Il lettore, io spero, non si sarà lasciato cogliere al laccio dalle parole alquanto raddolcite di Medicina. Egli conosce troppo e troppo bene la vita di colui, per aver fede in un subitaneo ritorno a sensi più umani. Volendo però giustificare tal mutamento, diremo che Medicina questa volta cangiò di linguaggio, perchè colui che l'ascoltava aveva cangiato d'aspetto.

Il conte fingeva d'ordinario di porgere una svogliata attenzione ai racconti del suo messaggero: ascoltava come colui che è preoccupato da altri più gravi pensieri; sapeva mostrarsi impassibile a ciò che gli veniva svelato, fosse anche un mistero carpito con grande arte e con pari pericolo da chi lo serviva. — Che l'opera di lui avesse in gran conto, lo mostrava solo dalla liberalità de' suoi compensi: a tal segno, che lo stesso Medicina, non facile di solito a provare sazietà di denaro, soleva dire: che il conte pagava splendidamente la noja d'ascoltarlo.

Ciò era studio in Giangaleazzo, non natura. Col lungo esercizio però, l'abitudine di temperare i suoi intimi sentimenti aveva preso tale consistenza, che a vincerla non bastavano le ordinarie agitazioni della vita.

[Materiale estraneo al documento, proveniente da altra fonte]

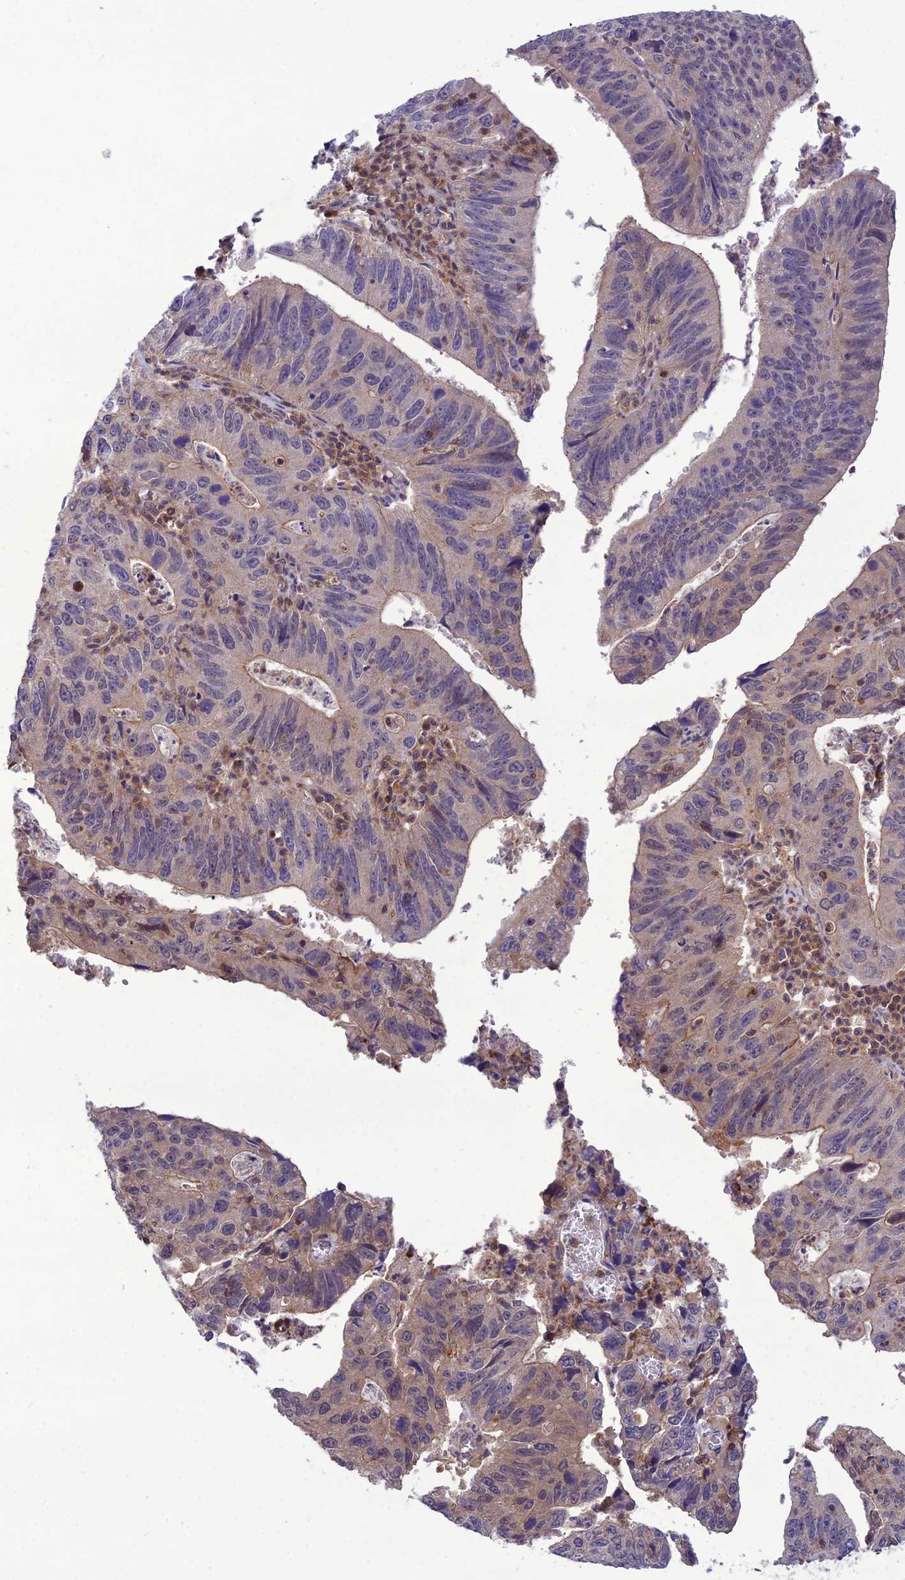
{"staining": {"intensity": "weak", "quantity": "<25%", "location": "cytoplasmic/membranous"}, "tissue": "stomach cancer", "cell_type": "Tumor cells", "image_type": "cancer", "snomed": [{"axis": "morphology", "description": "Adenocarcinoma, NOS"}, {"axis": "topography", "description": "Stomach"}], "caption": "Immunohistochemical staining of stomach adenocarcinoma demonstrates no significant positivity in tumor cells.", "gene": "GDF6", "patient": {"sex": "male", "age": 59}}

Ma lo scaltro aveva davanti a sè un tale non meno scaltro di lui. Costretto dal suo difficile mestiere a vendere, non lasciava passare l'occasione, appena gli si presentasse, di comperare. Cedeva a denaro i secreti della corte di Barnabò, quest'era il patto espresso; ma se ne riserbava uno tacito per sè, quello di scovare alla sua volta i secreti del castello di Pavia. Perciò, mentre il conte riannodava le svariate relazioni di Medicina, questi leggeva o pretendeva leggere sul volto di quello pensieri e progetti. E quando i due sguardi, diretti entrambi ad indovinare e scrutare, s'erano incontrati, rimanevano confusi dalla reciproca scoperta, e cercavano di sfuggire col minor scandalo possibile dal comune ritrovo, come due amici che inconsapevolmente s'abbattono a fare la corte ad uno stesso idolo.

Che Medicina non fosse molto addietro in tali arti, lo proverà l'aria patetica con cui aveva intonato la sua relazione: con ciò egli metteva d'accordo le suo parole e i sentimenti di chi l'ascoltava, per spianarsi la via a meritarne confidenza, o per aver la chiave del secreto; e frugarvi dentro e rubacchiarvi a sua posta.

Di costui si è detto più di quanto è necessario per rischiarare i sentieri tenebrosi, che egli soleva percorrere. Pur troppo si dovrà tra breve tornare a lui; ma non ci avverrà mai di dover mutare o correggere il primo giudizio. — Ne incumbe intanto l'obligo di dire qualche parola intorno al conte, di cui fin qui ci siamo occupati solo alla sfuggita. Un'ordinata rassegna delle sue gesta verrà esposta nel séguito: basta per ora un piccolo e fedele abbozzo del suo ritratto morale.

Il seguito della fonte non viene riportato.